David Negrin died July 21 at the Palo Alto VA Hospice Center, surrounded by his family and loved ones. He was 87.
He was born and raised in New York City, N.Y., and served in the U.S. Navy during World War II, where he was involved in the invasion of Normandy. He received both his bachelor's and master's degrees in electrical engineering from NYU.
He held managerial positions in several companies, the longest being IBM, where he worked for 24 years. He loved giving back to his community and was an active member in the Palo Alto Rotary, Palo Alto Arts Commission, Leadership Palo Alto, SCORE, The Experience Corps, Literacy Program for Immigrants and the ACLU, where he served on the board. He enjoyed working in the darkroom, playing tennis and bridge, and traveling with his wife to exotic places ranging from Antarctica to Bhutan.

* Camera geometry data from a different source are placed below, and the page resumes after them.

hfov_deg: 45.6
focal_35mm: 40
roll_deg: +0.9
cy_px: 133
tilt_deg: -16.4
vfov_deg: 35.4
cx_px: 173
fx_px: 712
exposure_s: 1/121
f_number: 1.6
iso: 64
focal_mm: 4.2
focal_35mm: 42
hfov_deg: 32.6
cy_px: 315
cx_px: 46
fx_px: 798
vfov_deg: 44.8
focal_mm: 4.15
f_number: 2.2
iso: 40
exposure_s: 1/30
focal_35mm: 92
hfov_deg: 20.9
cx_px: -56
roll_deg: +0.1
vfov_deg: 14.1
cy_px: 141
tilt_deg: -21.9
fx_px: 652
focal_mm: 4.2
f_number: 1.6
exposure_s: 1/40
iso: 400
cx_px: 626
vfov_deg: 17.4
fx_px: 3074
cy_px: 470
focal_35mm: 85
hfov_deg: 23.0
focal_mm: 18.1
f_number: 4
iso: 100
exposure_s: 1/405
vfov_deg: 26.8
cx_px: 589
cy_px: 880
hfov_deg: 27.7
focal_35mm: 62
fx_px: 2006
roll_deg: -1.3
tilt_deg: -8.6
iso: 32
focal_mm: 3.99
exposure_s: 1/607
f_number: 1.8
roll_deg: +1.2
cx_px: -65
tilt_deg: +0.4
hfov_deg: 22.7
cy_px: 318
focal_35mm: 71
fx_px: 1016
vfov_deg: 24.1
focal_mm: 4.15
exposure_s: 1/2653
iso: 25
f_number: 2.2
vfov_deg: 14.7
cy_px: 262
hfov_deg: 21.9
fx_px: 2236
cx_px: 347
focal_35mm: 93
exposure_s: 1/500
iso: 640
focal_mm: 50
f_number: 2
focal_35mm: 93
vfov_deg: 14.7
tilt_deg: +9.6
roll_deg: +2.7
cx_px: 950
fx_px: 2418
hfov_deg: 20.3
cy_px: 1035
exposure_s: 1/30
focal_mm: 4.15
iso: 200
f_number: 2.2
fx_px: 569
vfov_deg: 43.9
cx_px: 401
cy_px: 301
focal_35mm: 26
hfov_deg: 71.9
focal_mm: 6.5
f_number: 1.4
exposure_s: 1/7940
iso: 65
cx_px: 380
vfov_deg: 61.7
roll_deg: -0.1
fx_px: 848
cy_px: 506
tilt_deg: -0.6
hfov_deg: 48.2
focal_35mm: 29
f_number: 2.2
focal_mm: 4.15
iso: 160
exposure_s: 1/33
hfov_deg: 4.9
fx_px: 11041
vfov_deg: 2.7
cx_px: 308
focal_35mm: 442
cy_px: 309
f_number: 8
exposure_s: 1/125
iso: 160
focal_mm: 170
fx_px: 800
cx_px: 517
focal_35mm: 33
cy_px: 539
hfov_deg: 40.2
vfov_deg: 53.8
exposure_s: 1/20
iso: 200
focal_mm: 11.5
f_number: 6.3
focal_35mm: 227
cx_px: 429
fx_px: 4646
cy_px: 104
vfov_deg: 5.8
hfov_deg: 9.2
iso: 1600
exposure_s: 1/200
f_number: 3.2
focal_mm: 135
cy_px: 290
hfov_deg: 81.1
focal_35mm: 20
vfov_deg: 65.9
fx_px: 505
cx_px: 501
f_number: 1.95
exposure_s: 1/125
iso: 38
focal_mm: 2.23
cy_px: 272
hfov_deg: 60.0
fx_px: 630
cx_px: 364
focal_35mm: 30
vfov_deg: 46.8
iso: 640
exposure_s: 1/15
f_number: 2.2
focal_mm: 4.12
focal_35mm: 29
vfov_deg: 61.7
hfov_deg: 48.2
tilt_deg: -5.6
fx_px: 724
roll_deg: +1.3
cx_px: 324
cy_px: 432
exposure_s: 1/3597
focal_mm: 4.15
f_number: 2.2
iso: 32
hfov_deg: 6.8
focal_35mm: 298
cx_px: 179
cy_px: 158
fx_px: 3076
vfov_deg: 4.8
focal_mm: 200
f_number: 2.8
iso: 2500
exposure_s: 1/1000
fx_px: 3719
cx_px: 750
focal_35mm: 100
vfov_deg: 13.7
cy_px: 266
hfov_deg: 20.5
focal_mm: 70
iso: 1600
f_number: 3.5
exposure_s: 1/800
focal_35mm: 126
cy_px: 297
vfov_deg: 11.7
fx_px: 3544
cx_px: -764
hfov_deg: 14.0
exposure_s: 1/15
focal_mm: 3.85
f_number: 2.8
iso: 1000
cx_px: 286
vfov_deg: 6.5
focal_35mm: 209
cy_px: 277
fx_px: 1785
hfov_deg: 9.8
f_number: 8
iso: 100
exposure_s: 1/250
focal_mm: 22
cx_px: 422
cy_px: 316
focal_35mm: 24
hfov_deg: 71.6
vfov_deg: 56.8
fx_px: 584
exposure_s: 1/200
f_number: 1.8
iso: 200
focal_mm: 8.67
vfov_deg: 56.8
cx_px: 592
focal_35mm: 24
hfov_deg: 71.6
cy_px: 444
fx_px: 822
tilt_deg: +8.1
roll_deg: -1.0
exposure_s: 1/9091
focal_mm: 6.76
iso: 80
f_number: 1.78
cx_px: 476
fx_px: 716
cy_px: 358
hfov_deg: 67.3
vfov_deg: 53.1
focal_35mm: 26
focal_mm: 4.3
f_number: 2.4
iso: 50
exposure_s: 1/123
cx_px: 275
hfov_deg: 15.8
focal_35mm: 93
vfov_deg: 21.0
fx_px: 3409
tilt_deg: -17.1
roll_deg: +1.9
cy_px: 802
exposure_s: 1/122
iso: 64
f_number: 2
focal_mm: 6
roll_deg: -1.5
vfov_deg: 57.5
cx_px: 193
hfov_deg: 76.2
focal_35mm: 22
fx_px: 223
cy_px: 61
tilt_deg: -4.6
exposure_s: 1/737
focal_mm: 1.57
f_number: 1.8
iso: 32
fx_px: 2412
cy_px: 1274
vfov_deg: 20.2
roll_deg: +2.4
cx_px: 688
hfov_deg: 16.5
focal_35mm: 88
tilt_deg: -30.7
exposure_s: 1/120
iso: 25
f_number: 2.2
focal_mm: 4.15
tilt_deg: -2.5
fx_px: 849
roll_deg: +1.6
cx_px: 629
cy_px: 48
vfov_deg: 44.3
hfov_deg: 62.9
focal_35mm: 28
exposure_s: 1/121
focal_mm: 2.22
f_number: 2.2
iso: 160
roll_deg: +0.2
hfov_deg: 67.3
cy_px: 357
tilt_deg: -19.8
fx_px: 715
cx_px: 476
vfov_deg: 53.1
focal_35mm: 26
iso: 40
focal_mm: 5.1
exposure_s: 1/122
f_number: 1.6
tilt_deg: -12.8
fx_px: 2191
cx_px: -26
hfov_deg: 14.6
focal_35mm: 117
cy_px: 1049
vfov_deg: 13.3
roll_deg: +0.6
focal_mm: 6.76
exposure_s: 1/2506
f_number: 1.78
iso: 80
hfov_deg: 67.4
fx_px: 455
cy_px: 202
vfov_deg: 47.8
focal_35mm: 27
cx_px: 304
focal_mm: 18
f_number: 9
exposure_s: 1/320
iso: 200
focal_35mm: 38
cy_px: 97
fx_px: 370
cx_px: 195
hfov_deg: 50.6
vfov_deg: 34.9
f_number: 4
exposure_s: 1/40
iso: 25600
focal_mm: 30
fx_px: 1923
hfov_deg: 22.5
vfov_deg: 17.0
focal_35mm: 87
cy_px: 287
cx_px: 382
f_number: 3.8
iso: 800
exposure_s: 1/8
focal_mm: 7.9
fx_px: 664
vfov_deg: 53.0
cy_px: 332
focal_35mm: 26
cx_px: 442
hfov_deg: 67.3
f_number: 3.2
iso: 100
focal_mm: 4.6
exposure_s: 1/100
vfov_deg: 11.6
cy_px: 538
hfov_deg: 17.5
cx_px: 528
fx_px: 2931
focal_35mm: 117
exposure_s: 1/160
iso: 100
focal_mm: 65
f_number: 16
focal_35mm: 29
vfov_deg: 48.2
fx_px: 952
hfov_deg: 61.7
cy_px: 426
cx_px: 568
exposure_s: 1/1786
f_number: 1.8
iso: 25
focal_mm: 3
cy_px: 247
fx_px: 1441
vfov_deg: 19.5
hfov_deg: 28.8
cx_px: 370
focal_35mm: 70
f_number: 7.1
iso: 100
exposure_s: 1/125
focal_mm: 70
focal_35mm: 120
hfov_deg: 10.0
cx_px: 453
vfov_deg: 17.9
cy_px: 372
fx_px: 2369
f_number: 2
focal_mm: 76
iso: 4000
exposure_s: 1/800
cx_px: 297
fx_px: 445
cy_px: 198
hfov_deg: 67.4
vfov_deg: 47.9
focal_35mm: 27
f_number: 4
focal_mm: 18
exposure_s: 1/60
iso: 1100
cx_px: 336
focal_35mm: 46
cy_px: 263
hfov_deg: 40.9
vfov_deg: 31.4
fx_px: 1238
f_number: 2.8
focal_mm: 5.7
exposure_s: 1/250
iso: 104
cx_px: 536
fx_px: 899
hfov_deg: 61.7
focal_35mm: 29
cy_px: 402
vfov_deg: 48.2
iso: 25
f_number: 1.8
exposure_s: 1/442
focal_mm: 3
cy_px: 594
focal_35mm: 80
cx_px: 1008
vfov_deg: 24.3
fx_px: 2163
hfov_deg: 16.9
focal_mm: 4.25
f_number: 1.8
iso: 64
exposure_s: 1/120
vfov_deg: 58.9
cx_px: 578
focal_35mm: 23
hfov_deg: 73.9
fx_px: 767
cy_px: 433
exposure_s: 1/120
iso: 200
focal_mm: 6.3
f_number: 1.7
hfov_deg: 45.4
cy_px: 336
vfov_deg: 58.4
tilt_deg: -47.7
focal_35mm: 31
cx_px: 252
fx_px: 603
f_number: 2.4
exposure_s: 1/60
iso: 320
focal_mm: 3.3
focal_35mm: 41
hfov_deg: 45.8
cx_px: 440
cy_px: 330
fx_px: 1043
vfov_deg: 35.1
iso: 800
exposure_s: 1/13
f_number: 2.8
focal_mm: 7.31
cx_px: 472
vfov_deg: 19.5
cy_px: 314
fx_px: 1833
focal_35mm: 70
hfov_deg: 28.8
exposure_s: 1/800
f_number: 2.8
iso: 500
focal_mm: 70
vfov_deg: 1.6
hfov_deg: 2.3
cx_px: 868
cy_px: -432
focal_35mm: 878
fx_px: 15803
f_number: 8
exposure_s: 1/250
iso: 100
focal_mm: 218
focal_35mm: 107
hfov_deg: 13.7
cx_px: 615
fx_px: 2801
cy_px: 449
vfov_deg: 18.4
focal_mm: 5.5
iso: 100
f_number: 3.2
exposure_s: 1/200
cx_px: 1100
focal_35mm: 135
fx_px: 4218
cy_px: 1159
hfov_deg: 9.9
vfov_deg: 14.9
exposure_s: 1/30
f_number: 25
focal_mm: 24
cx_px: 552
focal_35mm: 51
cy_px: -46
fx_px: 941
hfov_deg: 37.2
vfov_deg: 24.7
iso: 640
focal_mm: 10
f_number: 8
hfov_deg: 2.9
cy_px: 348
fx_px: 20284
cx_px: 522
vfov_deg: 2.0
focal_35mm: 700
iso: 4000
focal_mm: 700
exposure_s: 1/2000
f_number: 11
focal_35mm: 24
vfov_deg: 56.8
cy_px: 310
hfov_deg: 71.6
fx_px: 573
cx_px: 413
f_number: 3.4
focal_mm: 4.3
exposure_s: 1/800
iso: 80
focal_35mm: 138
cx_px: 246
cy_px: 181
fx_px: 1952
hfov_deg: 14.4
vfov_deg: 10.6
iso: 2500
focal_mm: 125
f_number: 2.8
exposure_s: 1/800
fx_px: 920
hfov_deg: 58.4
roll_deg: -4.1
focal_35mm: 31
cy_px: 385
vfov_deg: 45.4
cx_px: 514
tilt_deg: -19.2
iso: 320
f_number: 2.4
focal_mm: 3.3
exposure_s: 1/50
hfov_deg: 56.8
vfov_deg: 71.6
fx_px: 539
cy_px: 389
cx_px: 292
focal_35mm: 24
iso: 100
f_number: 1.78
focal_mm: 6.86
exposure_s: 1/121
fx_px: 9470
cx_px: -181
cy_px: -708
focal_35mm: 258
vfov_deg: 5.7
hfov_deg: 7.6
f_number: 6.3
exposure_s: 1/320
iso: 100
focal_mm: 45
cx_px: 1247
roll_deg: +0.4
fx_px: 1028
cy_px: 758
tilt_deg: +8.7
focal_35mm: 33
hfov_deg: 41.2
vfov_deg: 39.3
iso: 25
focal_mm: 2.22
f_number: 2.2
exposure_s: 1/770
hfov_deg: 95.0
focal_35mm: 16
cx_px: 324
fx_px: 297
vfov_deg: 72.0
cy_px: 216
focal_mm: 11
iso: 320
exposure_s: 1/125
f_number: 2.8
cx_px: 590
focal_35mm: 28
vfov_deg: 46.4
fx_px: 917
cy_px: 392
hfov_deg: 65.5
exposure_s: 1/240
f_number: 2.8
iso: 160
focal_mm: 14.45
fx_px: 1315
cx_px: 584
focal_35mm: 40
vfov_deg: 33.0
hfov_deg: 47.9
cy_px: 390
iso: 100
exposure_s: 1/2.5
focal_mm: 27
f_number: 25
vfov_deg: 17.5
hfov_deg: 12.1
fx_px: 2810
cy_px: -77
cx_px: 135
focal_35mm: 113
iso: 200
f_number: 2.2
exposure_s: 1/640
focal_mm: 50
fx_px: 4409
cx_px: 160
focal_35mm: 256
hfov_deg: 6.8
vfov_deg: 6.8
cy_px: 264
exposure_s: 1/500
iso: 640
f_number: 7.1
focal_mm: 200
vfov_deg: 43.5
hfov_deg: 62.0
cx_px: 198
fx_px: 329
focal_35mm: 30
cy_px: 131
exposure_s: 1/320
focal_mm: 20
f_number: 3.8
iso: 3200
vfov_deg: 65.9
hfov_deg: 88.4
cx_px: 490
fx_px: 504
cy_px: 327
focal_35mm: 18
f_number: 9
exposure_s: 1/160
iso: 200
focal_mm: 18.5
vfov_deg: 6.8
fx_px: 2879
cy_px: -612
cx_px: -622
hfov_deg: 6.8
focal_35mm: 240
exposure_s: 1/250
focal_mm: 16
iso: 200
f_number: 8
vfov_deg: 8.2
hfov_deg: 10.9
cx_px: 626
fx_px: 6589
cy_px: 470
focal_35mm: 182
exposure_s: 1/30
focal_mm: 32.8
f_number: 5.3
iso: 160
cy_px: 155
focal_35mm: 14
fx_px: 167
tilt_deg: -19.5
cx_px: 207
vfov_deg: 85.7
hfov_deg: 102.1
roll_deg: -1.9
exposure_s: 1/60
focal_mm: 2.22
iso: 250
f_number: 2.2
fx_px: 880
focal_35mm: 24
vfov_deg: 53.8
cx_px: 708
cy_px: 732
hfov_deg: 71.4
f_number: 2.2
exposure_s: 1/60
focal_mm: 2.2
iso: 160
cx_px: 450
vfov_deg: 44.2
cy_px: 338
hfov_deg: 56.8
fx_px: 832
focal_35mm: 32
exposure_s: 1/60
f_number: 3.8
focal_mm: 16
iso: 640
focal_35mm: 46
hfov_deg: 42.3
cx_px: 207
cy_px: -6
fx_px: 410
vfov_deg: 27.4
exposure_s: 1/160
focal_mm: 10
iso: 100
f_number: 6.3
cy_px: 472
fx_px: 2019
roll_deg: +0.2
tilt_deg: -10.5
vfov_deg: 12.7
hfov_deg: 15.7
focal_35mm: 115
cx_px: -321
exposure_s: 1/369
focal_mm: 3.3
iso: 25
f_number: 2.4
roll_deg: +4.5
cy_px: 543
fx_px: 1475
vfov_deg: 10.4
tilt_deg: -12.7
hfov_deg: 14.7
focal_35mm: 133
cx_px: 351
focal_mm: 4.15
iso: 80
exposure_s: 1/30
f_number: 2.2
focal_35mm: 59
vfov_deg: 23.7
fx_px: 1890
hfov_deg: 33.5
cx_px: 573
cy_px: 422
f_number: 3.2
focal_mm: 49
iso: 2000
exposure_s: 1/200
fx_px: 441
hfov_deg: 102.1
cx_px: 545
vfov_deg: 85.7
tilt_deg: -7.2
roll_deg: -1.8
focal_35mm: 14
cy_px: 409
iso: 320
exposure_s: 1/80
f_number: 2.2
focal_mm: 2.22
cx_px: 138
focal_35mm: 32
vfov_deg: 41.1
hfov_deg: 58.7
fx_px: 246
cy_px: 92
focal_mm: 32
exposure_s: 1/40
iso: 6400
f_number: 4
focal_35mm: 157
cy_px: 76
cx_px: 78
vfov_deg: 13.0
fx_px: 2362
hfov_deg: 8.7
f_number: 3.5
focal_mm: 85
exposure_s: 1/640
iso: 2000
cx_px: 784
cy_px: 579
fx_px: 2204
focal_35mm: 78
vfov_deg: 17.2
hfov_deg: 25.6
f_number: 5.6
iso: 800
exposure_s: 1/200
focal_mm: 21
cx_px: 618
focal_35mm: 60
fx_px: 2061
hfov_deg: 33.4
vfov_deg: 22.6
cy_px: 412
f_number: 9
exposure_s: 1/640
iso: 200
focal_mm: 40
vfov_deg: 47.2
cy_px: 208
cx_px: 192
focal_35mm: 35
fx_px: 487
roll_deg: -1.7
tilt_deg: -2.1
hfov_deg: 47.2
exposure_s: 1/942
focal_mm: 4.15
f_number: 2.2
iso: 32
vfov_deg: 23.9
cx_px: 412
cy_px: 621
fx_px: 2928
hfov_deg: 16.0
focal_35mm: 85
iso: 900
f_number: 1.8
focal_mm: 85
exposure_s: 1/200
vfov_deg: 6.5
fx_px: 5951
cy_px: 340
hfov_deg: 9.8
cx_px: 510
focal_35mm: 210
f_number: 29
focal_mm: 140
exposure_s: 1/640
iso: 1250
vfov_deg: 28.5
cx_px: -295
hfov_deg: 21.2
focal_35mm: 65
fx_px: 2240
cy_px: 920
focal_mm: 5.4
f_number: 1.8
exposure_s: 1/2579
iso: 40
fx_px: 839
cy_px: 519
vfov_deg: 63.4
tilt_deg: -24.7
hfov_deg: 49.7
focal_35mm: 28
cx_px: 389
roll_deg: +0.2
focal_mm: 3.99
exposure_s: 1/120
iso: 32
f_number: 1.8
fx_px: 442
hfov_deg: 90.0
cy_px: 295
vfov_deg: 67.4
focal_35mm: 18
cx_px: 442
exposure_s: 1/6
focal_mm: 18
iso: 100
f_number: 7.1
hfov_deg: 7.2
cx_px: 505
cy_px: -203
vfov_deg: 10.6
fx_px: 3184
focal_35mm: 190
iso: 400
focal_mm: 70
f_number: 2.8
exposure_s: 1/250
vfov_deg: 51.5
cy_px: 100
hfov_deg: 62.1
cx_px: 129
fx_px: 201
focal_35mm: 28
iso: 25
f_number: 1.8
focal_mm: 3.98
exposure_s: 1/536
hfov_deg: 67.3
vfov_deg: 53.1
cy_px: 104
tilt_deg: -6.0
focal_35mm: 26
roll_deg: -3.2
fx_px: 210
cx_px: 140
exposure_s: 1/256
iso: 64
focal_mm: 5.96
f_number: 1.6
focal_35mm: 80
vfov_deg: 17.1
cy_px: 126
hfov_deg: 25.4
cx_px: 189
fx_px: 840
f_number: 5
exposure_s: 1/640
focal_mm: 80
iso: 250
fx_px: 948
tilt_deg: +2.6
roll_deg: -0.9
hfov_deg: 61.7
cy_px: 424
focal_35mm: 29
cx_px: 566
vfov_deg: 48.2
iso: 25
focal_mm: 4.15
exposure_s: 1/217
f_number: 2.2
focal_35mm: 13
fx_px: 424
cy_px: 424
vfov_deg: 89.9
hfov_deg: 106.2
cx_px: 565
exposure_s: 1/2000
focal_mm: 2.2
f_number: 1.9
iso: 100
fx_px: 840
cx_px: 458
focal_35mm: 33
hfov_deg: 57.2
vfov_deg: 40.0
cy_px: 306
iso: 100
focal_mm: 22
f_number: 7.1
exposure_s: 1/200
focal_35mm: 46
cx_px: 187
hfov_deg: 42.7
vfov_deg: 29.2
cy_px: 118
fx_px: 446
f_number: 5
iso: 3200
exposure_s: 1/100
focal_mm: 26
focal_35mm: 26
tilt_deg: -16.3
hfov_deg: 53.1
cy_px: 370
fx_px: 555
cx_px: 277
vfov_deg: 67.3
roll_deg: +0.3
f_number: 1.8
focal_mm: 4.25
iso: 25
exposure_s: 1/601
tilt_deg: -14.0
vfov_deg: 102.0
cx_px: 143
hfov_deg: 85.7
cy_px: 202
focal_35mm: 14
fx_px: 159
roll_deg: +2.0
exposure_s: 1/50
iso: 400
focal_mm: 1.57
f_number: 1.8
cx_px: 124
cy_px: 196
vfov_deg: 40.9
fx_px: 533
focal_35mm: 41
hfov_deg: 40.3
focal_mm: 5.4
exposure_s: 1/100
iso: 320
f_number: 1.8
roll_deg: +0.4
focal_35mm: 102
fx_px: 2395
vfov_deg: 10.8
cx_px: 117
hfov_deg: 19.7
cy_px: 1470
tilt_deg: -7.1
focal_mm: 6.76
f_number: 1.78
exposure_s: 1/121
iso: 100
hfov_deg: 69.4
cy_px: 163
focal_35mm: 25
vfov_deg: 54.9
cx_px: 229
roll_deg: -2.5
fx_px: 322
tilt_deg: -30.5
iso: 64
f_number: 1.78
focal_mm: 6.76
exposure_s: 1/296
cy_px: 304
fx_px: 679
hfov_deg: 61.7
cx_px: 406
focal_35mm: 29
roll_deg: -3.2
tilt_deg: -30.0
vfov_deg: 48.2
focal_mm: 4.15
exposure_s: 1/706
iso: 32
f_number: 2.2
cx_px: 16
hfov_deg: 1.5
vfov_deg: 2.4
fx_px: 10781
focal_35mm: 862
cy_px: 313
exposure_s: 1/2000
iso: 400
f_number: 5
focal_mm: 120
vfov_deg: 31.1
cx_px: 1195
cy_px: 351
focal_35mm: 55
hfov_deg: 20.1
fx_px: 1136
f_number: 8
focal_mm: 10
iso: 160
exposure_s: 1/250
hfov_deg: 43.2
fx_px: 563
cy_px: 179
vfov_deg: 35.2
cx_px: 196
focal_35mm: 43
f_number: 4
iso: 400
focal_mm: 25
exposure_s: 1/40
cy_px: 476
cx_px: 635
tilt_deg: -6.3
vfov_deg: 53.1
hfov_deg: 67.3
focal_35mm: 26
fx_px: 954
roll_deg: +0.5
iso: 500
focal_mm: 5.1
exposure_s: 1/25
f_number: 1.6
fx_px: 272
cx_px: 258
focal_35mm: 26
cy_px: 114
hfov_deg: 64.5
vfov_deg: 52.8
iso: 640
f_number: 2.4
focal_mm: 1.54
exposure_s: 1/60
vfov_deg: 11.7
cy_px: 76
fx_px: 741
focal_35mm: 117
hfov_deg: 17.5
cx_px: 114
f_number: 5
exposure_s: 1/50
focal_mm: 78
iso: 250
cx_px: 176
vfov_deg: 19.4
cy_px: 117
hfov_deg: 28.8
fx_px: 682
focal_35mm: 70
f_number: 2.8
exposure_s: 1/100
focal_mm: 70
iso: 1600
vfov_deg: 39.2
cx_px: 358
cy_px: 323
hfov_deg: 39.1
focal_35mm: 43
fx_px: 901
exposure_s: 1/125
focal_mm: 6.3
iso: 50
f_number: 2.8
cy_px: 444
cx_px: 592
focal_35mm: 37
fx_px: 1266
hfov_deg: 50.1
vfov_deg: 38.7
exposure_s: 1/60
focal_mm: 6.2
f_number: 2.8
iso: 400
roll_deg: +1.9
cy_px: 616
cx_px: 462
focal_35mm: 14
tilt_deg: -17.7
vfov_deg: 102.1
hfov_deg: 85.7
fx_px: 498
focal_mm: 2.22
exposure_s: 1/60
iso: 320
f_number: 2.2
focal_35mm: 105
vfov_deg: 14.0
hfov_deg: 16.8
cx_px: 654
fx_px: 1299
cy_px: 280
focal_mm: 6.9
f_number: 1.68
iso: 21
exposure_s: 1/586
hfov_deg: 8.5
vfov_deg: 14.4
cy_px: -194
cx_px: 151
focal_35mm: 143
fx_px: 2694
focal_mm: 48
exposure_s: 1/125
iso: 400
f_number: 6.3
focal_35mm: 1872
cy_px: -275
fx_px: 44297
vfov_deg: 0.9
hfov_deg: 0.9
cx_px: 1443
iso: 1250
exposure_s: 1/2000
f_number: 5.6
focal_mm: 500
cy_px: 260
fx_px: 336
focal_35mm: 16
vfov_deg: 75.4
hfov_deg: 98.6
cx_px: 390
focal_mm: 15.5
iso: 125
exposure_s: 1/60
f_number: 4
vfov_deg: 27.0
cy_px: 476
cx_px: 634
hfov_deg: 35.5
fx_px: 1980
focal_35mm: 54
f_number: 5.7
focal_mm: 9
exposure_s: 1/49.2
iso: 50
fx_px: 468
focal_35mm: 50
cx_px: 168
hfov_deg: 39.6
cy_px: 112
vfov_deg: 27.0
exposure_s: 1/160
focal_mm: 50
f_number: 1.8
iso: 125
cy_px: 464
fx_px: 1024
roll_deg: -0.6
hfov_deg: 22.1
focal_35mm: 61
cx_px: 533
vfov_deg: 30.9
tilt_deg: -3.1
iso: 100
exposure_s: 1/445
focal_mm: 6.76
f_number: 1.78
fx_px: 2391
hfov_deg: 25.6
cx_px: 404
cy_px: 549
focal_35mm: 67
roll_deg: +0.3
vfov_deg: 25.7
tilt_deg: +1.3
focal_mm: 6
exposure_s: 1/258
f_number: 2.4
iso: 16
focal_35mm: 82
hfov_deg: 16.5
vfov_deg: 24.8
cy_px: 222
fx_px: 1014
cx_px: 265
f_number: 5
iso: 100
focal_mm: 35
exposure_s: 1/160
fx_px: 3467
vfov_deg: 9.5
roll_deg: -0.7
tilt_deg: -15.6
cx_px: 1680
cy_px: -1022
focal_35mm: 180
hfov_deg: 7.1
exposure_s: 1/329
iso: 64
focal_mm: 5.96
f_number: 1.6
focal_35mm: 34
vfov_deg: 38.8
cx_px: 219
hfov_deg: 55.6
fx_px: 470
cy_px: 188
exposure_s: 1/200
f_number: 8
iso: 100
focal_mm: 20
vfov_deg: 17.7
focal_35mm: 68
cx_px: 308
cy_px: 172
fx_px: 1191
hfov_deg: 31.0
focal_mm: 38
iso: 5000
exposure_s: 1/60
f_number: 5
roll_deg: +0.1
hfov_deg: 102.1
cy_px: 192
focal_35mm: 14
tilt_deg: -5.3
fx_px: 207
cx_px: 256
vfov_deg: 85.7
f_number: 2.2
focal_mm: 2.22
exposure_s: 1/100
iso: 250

He is survived by his wife of 65 years, Shirley Negrin; children, Lenore Arnberg, Alison Negrin and Robert Negrin; sons-in-law, Thomas Prytz and Kevin Barnett; daughter-in-law, Bonnie Goodman; brother, Norman Negrin; and three grandchildren.
A memorial service will be held Friday, July 27, at 11 a.m. at Congregation Beth Am, 26790 Arastradero Road, Los Altos Hills. In lieu of flowers he has requested that donations be made to Congregation Beth Am (www.betham.org) or The Palo Alto Rotary (www.rotarypaloalto.org).
Political scientist and scholar Elaine Windrich died in Redwood City, Calif., on July 18 from complications of emphysema. She was 90.
She was born Elaine Windreich in San Francisco on Nov. 29, 1921, the daughter of Sam and Ruth (Miller) Windreich. Her father, who worked as a salesman, was a native of Austria; her mother was from California. She earned three degrees from the University of California, Berkeley, culminating with a Ph.D. in 1947. Her dissertation topic was British foreign policy during the Spanish Civil War.
She was an assistant professor of political science at Stanford from 1948 to 1953. She moved to London to be a lecturer at the University of London and served as a research officer for the Parliamentary Labour Party from 1959 to 1964.
She returned to Stanford as a visiting scholar from 1973 to 1980 and lived in Zimbabwe from 1980 to 1984, serving as a consultant to Zimbabwe Mass Media Trust and the Ministry of Information. She was also a visiting scholar at the University of California, Los Angeles, for several years before retiring at Stanford.
She authored "The British Labour Party's Foreign Policy" (Stanford University Press, 1953), "The Rhodesian Problem: A Documentary Record" (Routledge & Kegan Paul, 1975), "Britain and the Politics of Rhodesian Independence" (Holmes & Meier, 1978), "The Mass Media and the Struggle for Zimbabwe" (Mambo Press, 1981) and "The Cold War Guerrilla: Jona Savimbi, the U.S. Media, and the Angolan War" (Greenwood Press, 1992).
She is survived by her brother, Leland Windreich of Vancouver, Canada; and many friends and colleagues.
Memorial donations may be made to the Memorial Fund, Stanford University Libraries; the Hoover Institution Library & Archives, Stanford University; or Amnesty International, USA.